It began in Boston with our vision ... We are a national nonprofit that is the primary website to apply online for all types of housing.  We see City and State governments, HUD, property owners and millions of people joining our effort for easy common access to all affordable housing. 

We envision fewer low-income and homeless families as well as apartment managers struggling with bureaucracy, archaic paper applications and the unmanageable, daunting waitlist system.  We believe a central U.S. housing application system is inevitable. 

A brief history

In April 2018, affordable housing management leaders and software development professionals in Boston established American Community Team Incorporated, a Massachusetts nonprofit.  Since that time, our team has been researching nationally, planning design requirements, and reviewing available industry software in depth to develop Common Rent App.   Also in that time ACT received its 501c3 charity status and funding.

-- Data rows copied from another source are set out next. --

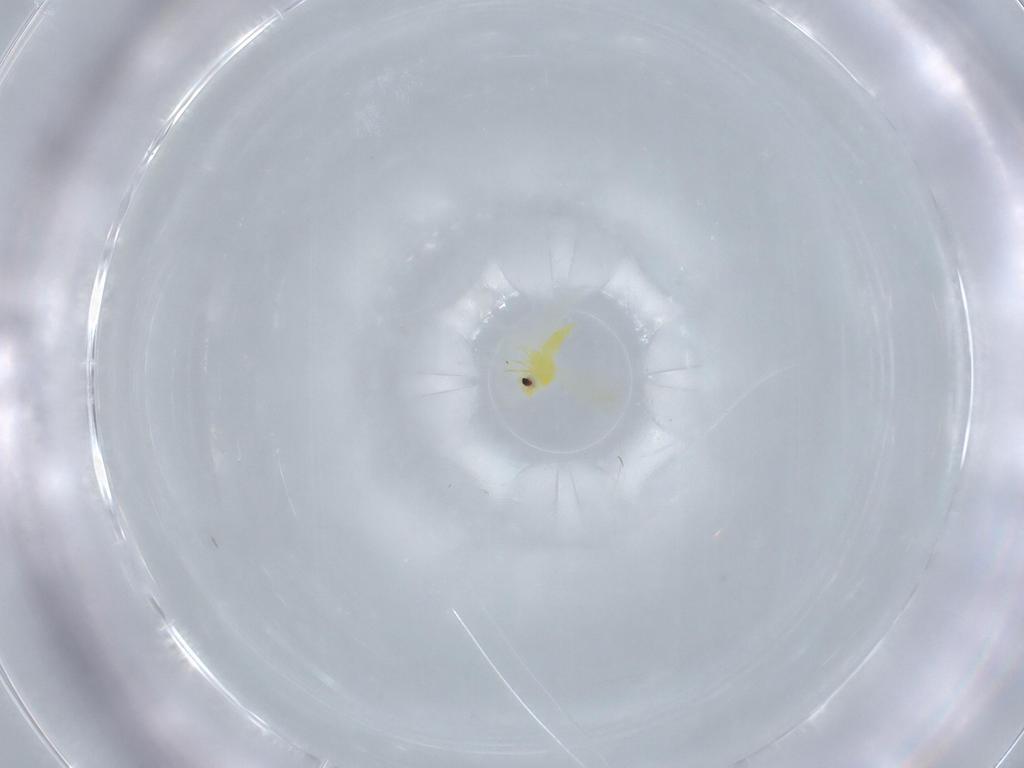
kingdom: Animalia
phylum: Arthropoda
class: Insecta
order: Hemiptera
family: Aleyrodidae
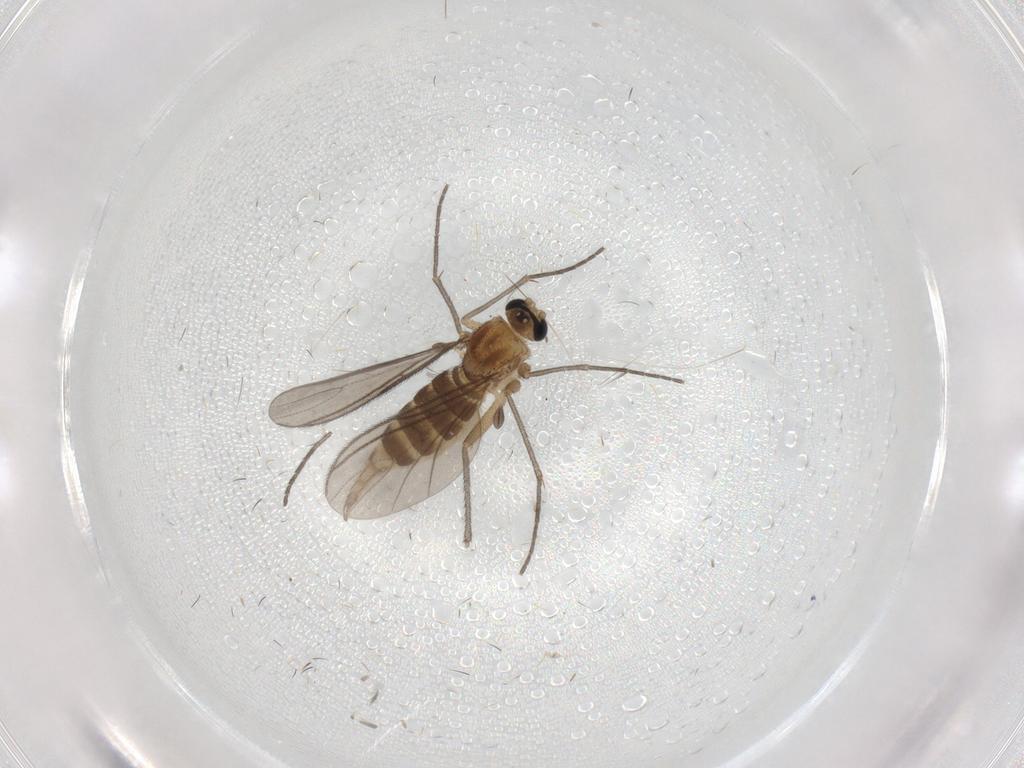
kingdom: Animalia
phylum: Arthropoda
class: Insecta
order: Diptera
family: Sciaridae
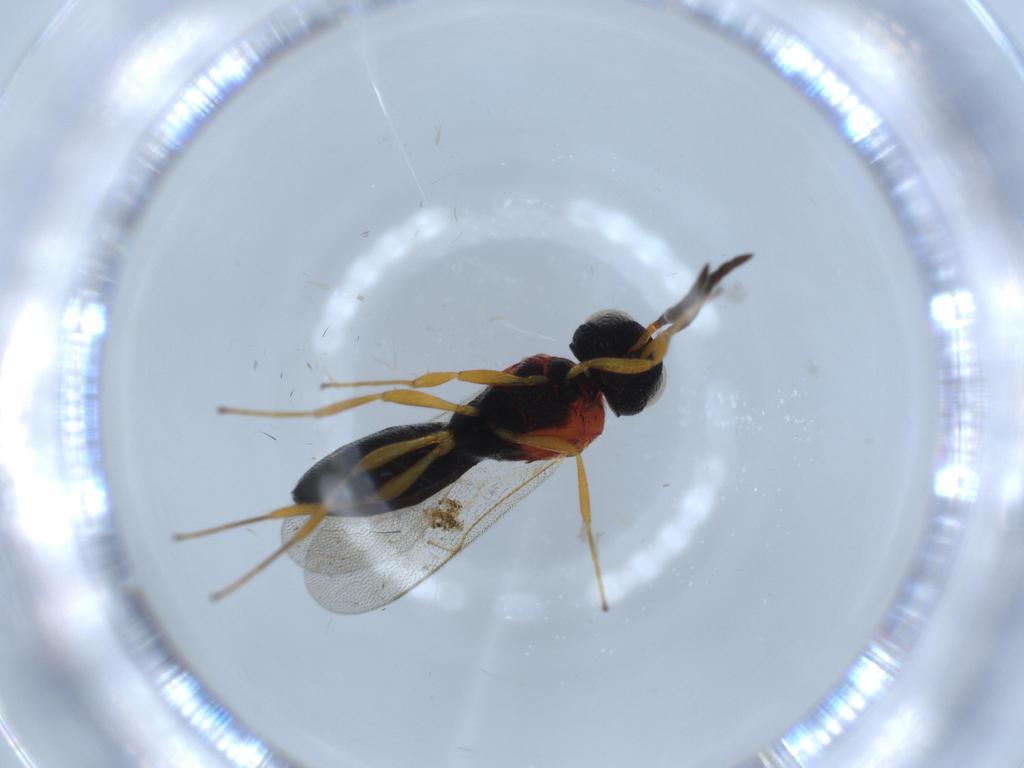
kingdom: Animalia
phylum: Arthropoda
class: Insecta
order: Hymenoptera
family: Scelionidae
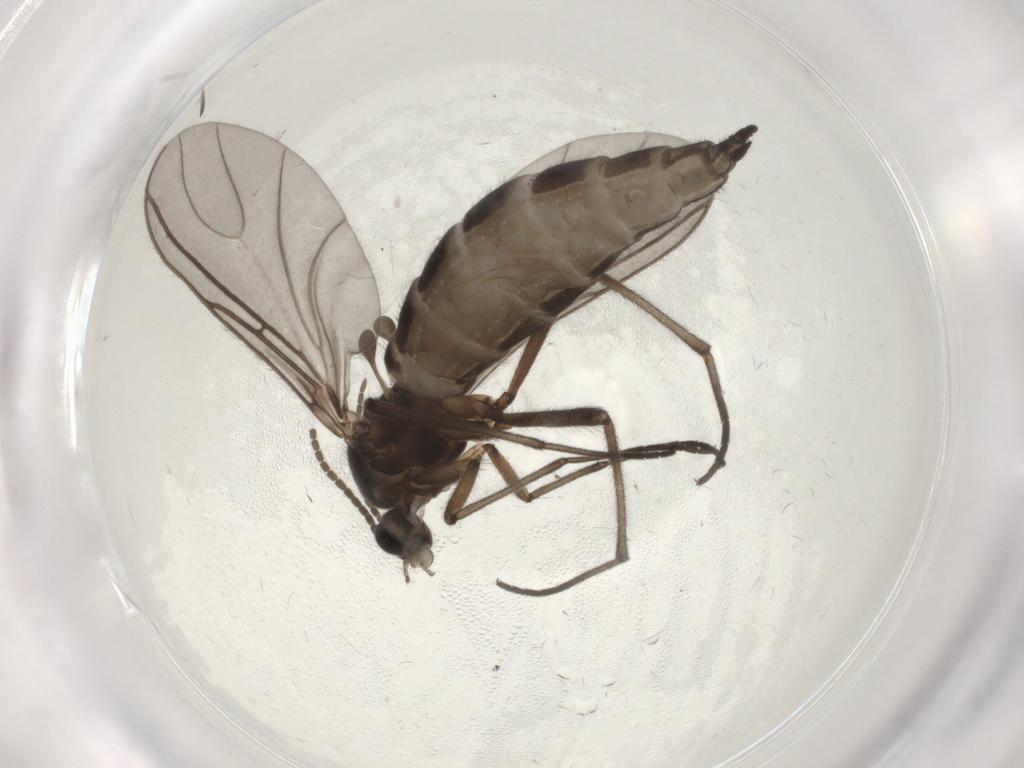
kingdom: Animalia
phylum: Arthropoda
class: Insecta
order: Diptera
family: Sciaridae
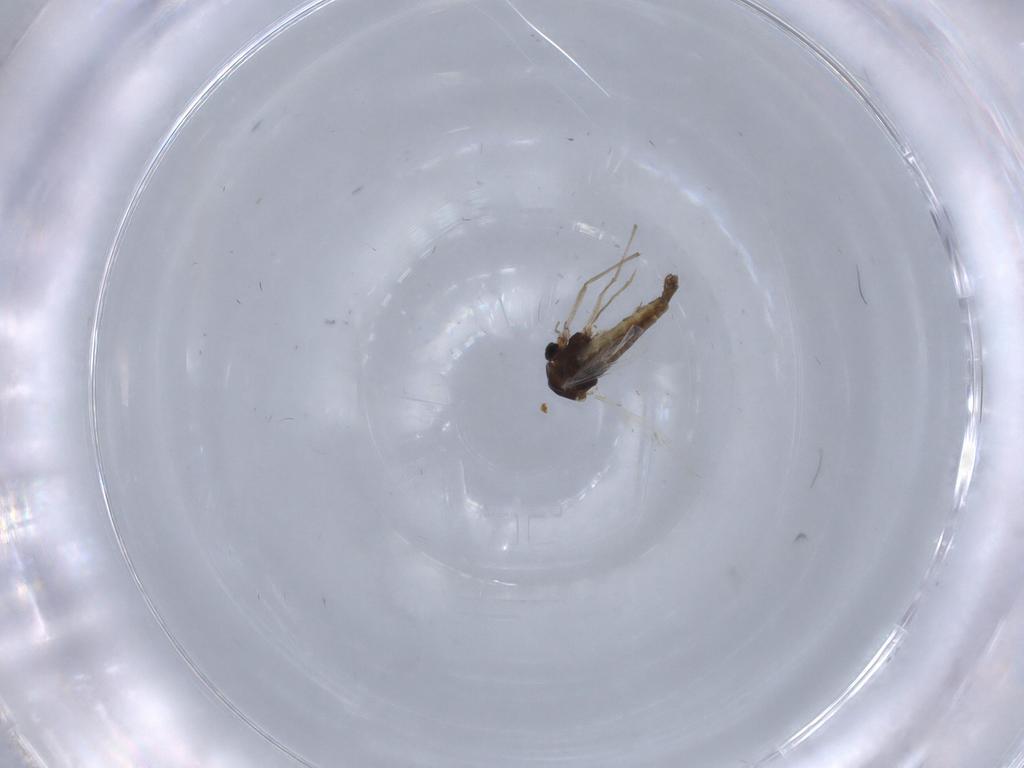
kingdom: Animalia
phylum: Arthropoda
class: Insecta
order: Diptera
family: Chironomidae
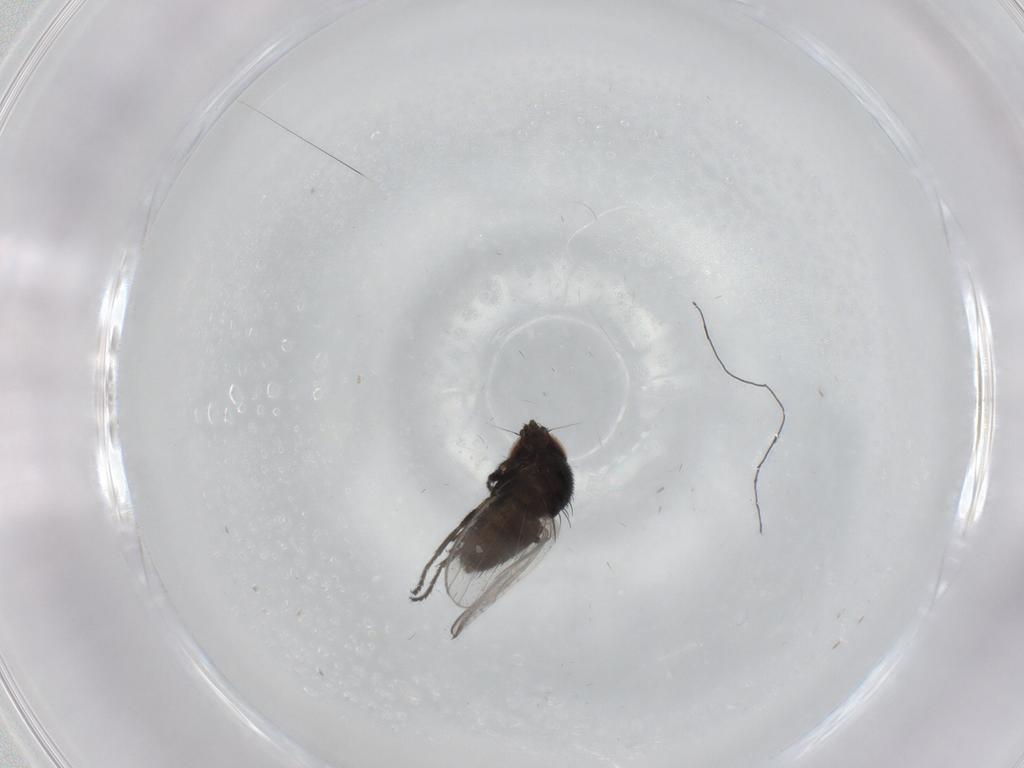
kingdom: Animalia
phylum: Arthropoda
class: Insecta
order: Diptera
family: Milichiidae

Managing affordable housing in Boston as anywhere has challenges, but Massachusetts has a history of national leaders.
Did you know that the mobile Section-8 program and the Low Income Housing Tax Credit (LIHTC) program got their starts here in Massachusetts?  We know those leaders personally.

Where we are today

We have now acquired industry software that comes to our nonprofit at no cost to us as a public benefit.  The software needs some redevelopment then phased deployment of Common Rent App.  The software will create one central place for the public to find all types of affordable housing, and more importantly apply and track applications.  It will sync with the leading housing management software systems.  

We have been talking with leaders in affordable housing at all levels - federal, state, and local in both the public and private sectors.  National for-profit and nonprofit affordable housing owners are leading the charge, but we have also begun early conversations with HUD for the inevitable national application system.  On the local level the city of Boston and local housing authorities have spoken with us.  We are speaking with various leaders in the state of Massachusetts including state representatives, the governor and housing secretary as well as organizations working in line with us.